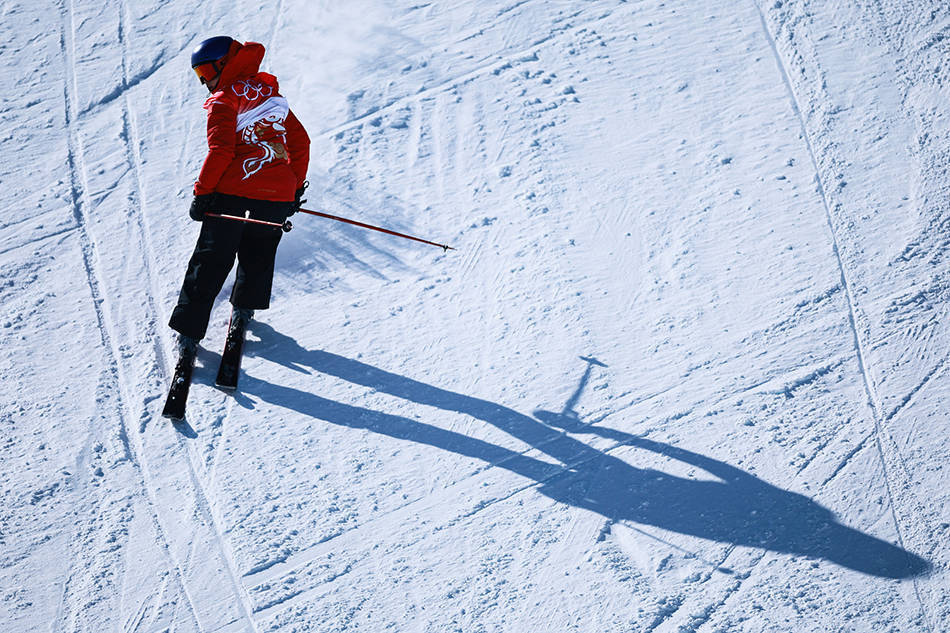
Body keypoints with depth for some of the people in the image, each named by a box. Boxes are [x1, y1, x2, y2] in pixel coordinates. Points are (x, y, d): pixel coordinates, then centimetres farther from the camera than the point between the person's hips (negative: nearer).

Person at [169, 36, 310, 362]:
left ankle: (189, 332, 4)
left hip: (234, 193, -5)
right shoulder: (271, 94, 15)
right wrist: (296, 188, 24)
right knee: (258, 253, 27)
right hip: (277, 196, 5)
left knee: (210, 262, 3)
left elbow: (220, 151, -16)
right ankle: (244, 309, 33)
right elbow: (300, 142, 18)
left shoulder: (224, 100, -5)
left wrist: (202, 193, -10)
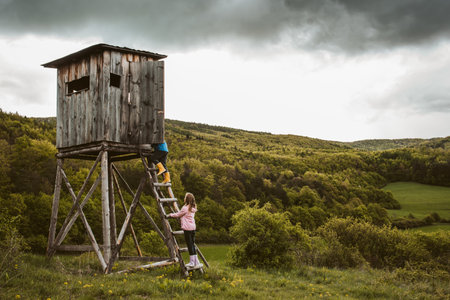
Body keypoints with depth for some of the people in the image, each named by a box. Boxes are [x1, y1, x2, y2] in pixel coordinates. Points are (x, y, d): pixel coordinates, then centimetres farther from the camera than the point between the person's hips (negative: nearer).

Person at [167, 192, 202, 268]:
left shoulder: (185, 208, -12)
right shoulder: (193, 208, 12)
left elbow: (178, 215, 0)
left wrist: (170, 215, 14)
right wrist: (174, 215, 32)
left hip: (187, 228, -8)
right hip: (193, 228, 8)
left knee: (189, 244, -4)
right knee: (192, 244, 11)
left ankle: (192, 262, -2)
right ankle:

#### [Task description]
From the material above, determine how many lines hold the string "right"; give the number without comment.

#### [Solution]
11